Of course they didn’t. They dug in, relying on ad hominem attacks and non sequiturs (“4 years to be a midwife. Did you know a person can be a financial planner just as quickly?”) to justify their decision to put their baby at risk.
Instead of our encapsulation of the issue, you really need to read the comments in the above referenced article. (Here’s another link, save you from burning any unnecessary CO2 if you were to scroll up the page.)
So…if you’re wondering what this has to do with personal finance,
Plenty. We all have to prioritize. Even Sheldon Adelson can’t buy everything, and you can be sure he looks at the price tags on the things he does buy.
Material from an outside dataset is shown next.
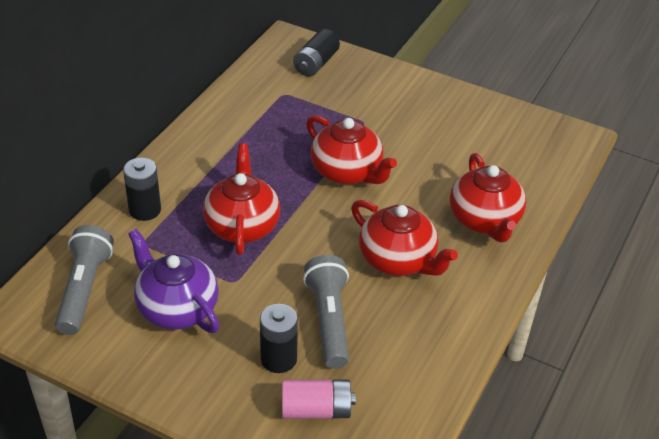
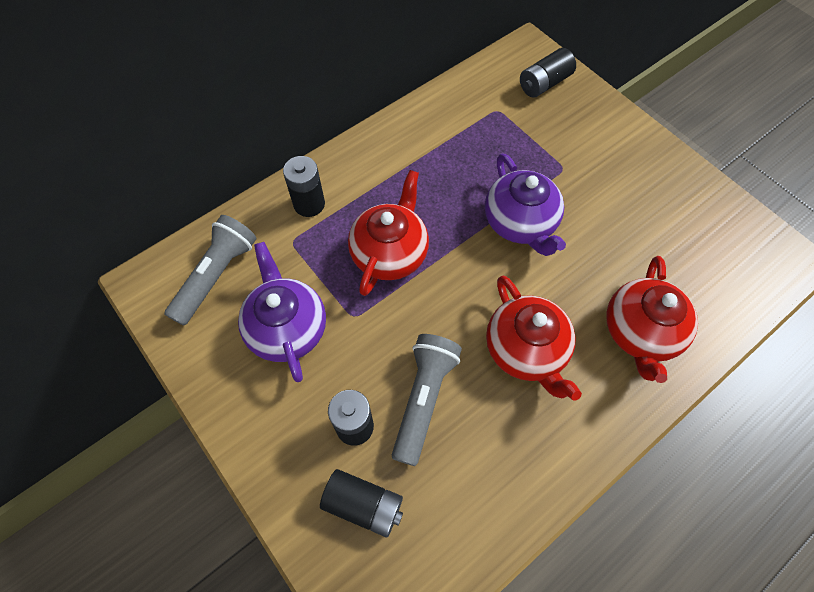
camera: 25 degrees right, 20 degrees up
(316, 410) = (363, 505): pink battery -> black battery
(347, 172) = (520, 223): red teapot -> purple teapot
If you’re here, then you’ve probably read another personal finance site or two at some point. Which means you’ve noticed disproportionate attention paid to the topic of frugality. Cut, cut, and cut some more. Spend a Saturday clipping coupons and you can save $4.21 on your next trip to the supermarket. Recycle your Ziploc bags. Don’t pay for a hospital visit when you can hire a midwife on the cheap and maybe even pay her in pesticide-free produce.
Or, you could spend intelligently.
There are places where it makes sense to economize. Audio cables (They’re all the same.) Sunglasses (You’re going to lose or break them.) Shower flip-flops ($3 to avoid athlete’s foot is a bargain.)
And there are places where it’s your moral duty to stop rationalizing and open up your wallet. Having a child would be one of them.